The election of a batch of tea-party-fueled conservative Republican congressmen was supposed to signal a new era of fiscal discipline and concern for balanced budgets. Until, that is, the time came for GOP leaders to stand firm in defense of tax cuts for multimillionaires instead of using that money to pay down the very deficit that is supposedly the nation's foremost problem.
The emergence of Artur Davis and Bradley Byrne as Alabama's leading gubernatorial contenders was going to give state voters a vigorous governor's race with a vibrant discussion of the sort of reforms needed to propel Alabama into the 21st century. Until, that is, primary voters chose instead a comparative snore-fest between a guy whose campaign made him come across as a one-trick gambling pony and a guy who can create jobs because, um, he's a doctor?

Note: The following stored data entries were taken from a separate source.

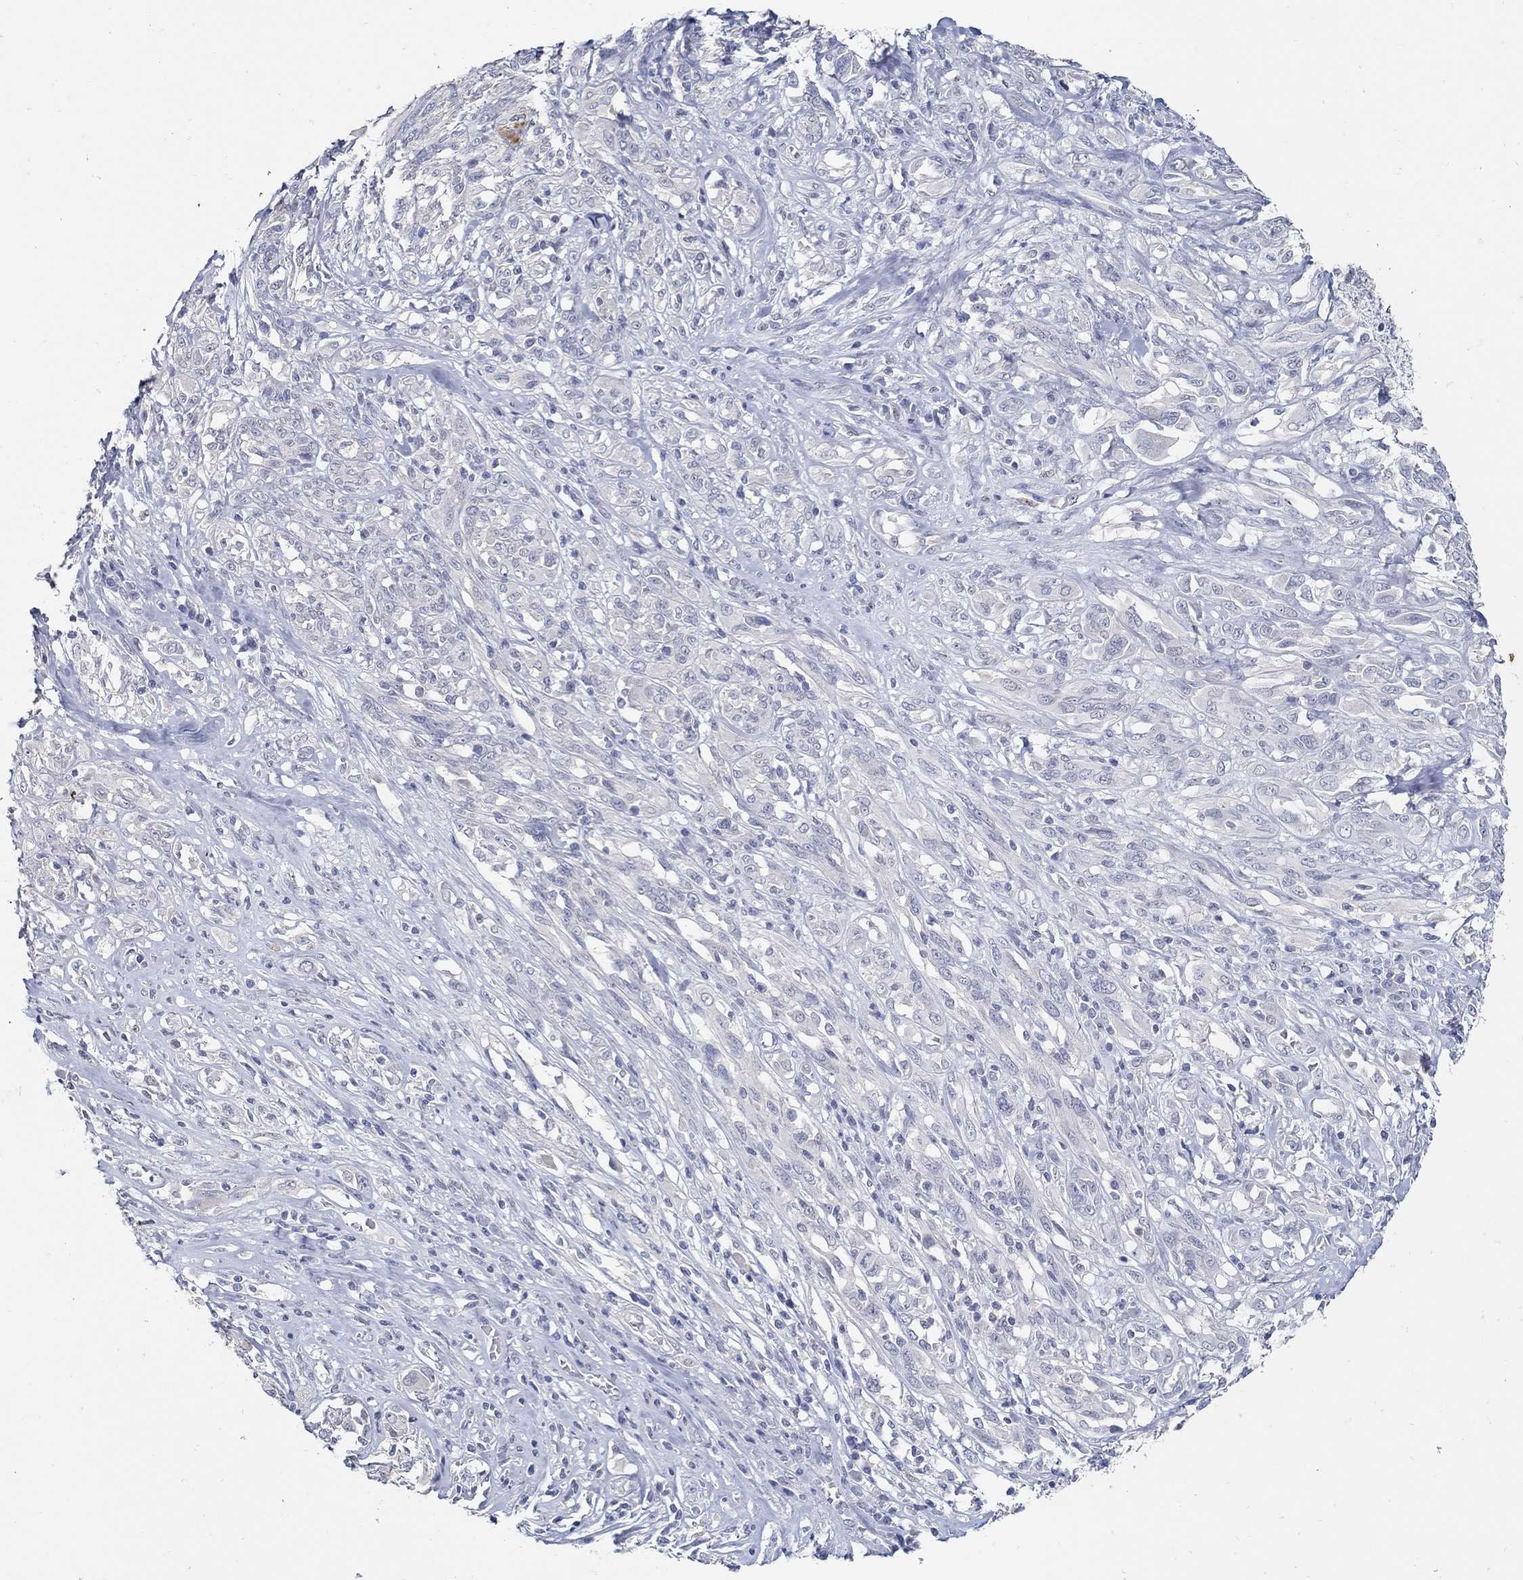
{"staining": {"intensity": "negative", "quantity": "none", "location": "none"}, "tissue": "melanoma", "cell_type": "Tumor cells", "image_type": "cancer", "snomed": [{"axis": "morphology", "description": "Malignant melanoma, NOS"}, {"axis": "topography", "description": "Skin"}], "caption": "Image shows no protein staining in tumor cells of melanoma tissue.", "gene": "USP29", "patient": {"sex": "female", "age": 91}}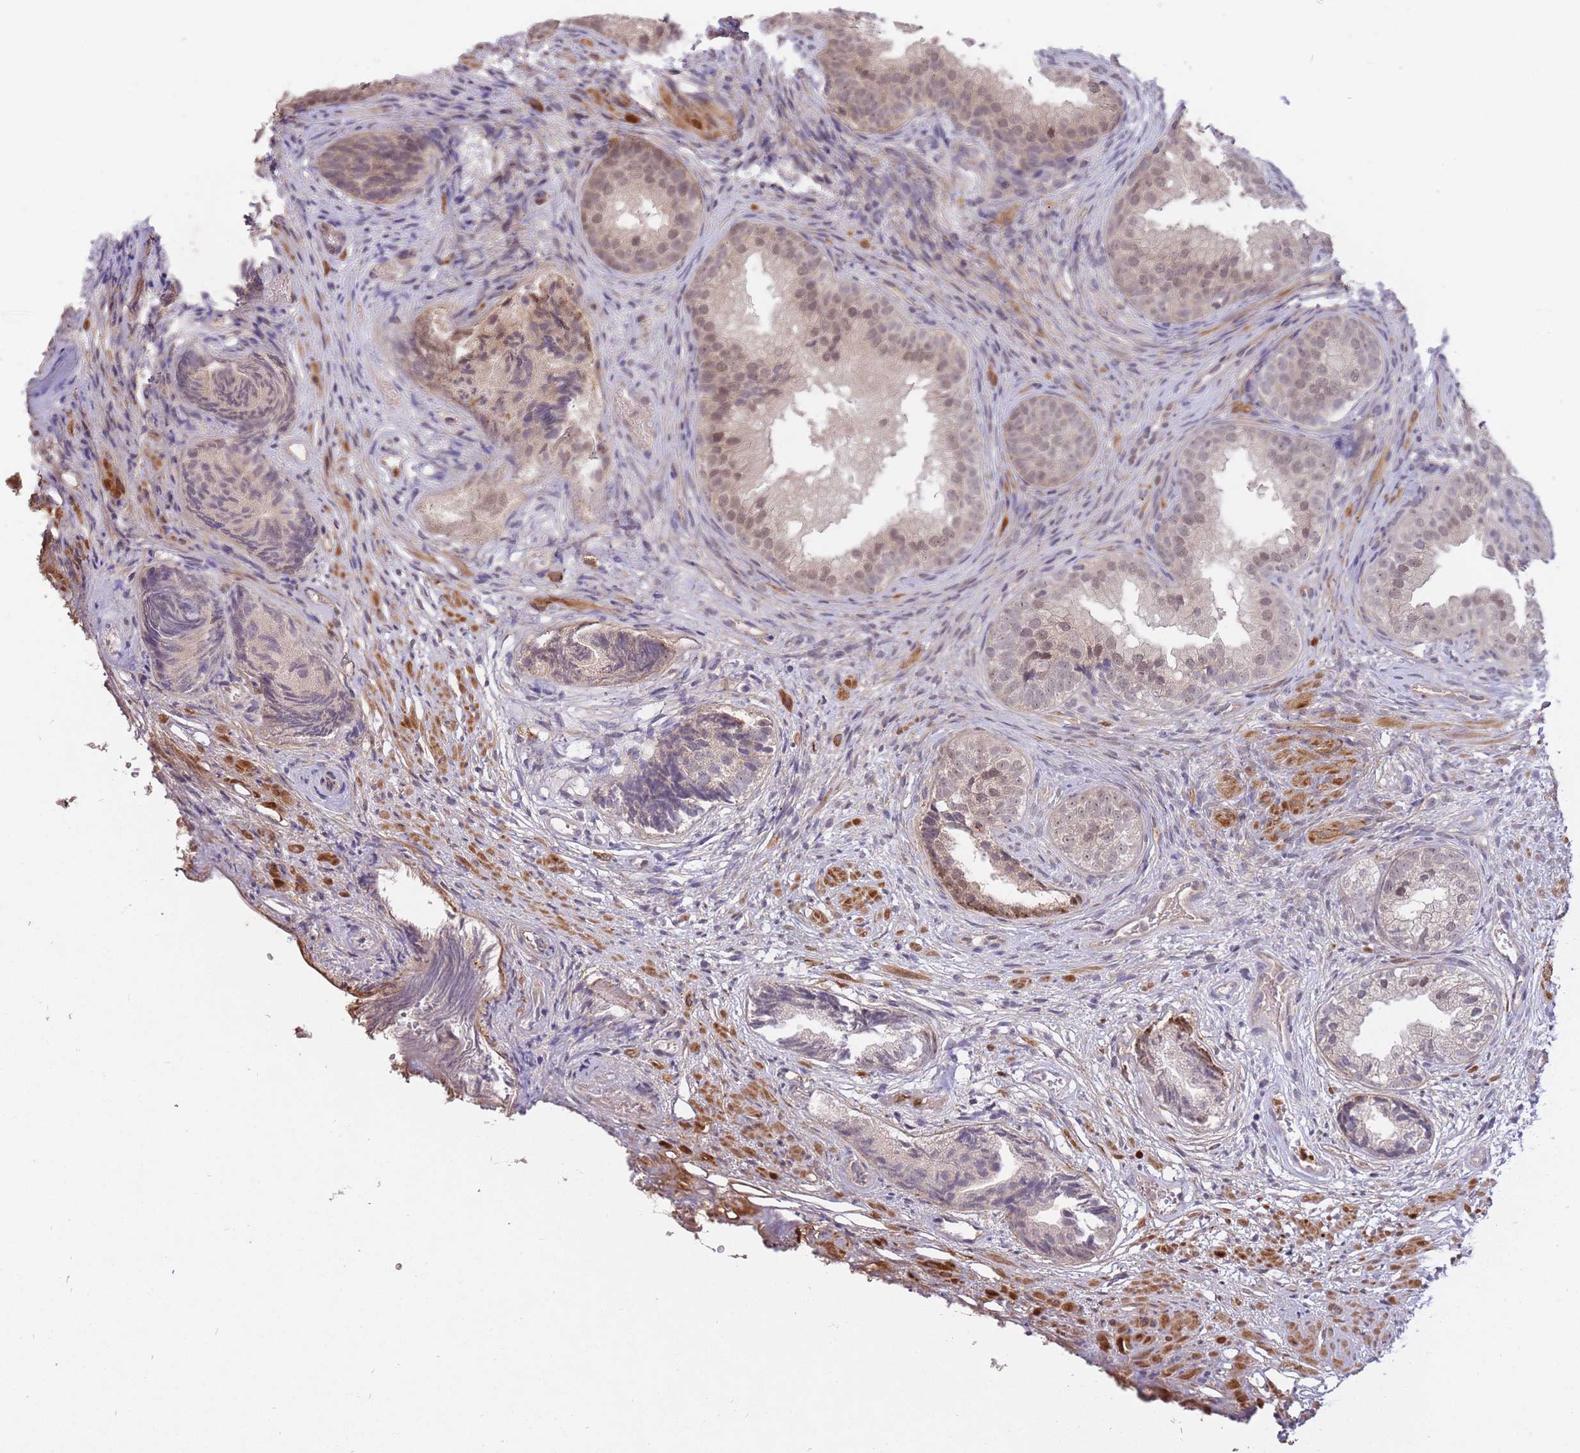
{"staining": {"intensity": "moderate", "quantity": "<25%", "location": "nuclear"}, "tissue": "prostate", "cell_type": "Glandular cells", "image_type": "normal", "snomed": [{"axis": "morphology", "description": "Normal tissue, NOS"}, {"axis": "topography", "description": "Prostate"}], "caption": "Human prostate stained for a protein (brown) exhibits moderate nuclear positive positivity in approximately <25% of glandular cells.", "gene": "SMC6", "patient": {"sex": "male", "age": 76}}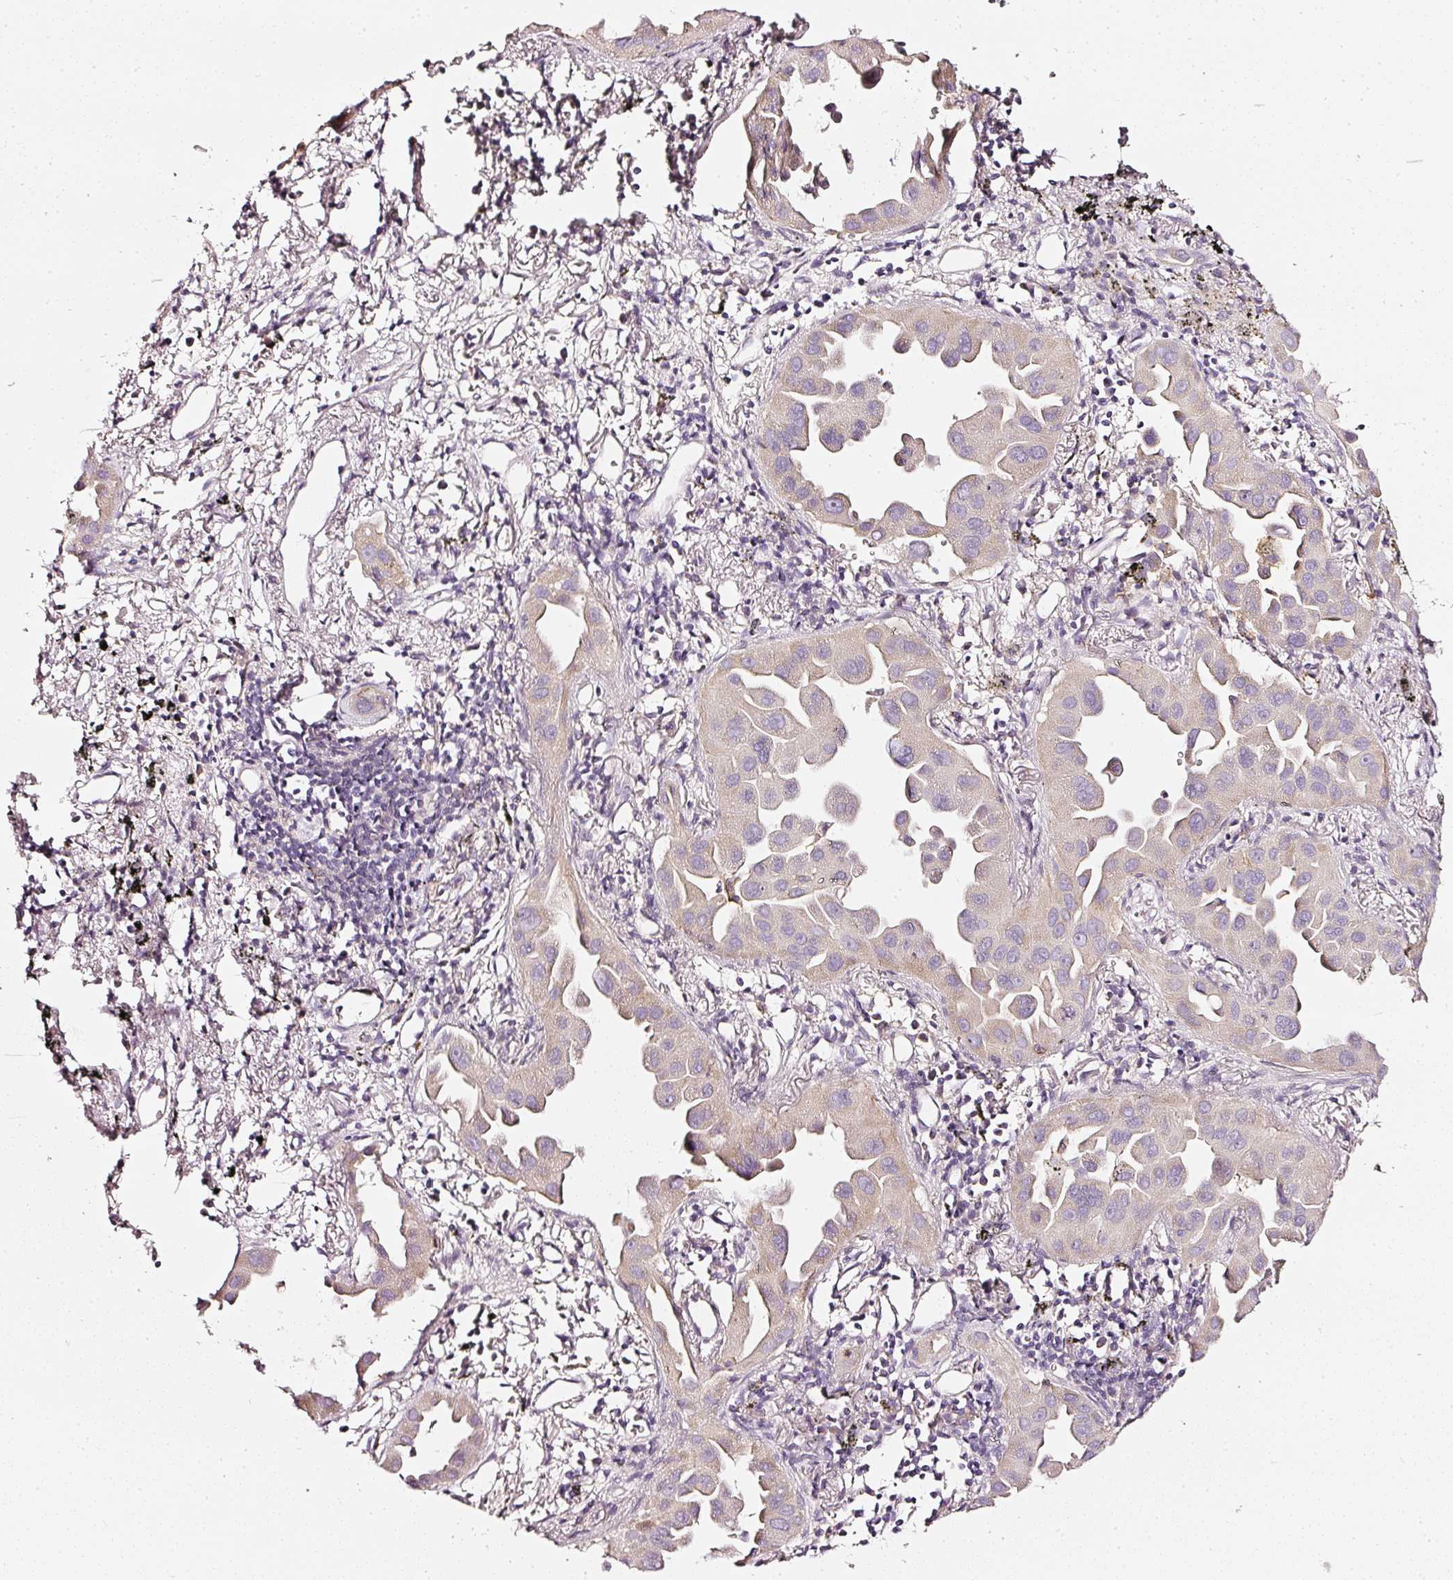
{"staining": {"intensity": "weak", "quantity": "25%-75%", "location": "cytoplasmic/membranous"}, "tissue": "lung cancer", "cell_type": "Tumor cells", "image_type": "cancer", "snomed": [{"axis": "morphology", "description": "Adenocarcinoma, NOS"}, {"axis": "topography", "description": "Lung"}], "caption": "Lung cancer (adenocarcinoma) was stained to show a protein in brown. There is low levels of weak cytoplasmic/membranous positivity in approximately 25%-75% of tumor cells.", "gene": "CNP", "patient": {"sex": "male", "age": 68}}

The ascendance of the Alabama Crimson Tide to the top of the preseason football polls on the heels of a resounding national championship victory was supposed to mark the beginning of a decade-long dynasty the likes of which no one has ever seen, or at least hasn't seen since ESPN spent the entire 2005 season pumping up USC for a fall. And OK, the dynasty still might happen, but three losses sure were a revolting turn of events in the face of restored high expectations. (Seriously, has anyone looked into Peyton Manning's whereabouts on that one solitary afternoon when a quarterback alleged to be Stephen Garcia turned into the destroyer of worlds?)
All of those things and so much more were going to be different, but they weren't. Ah, well, that's life. Let's try again in 2011. Happy new year, everyone.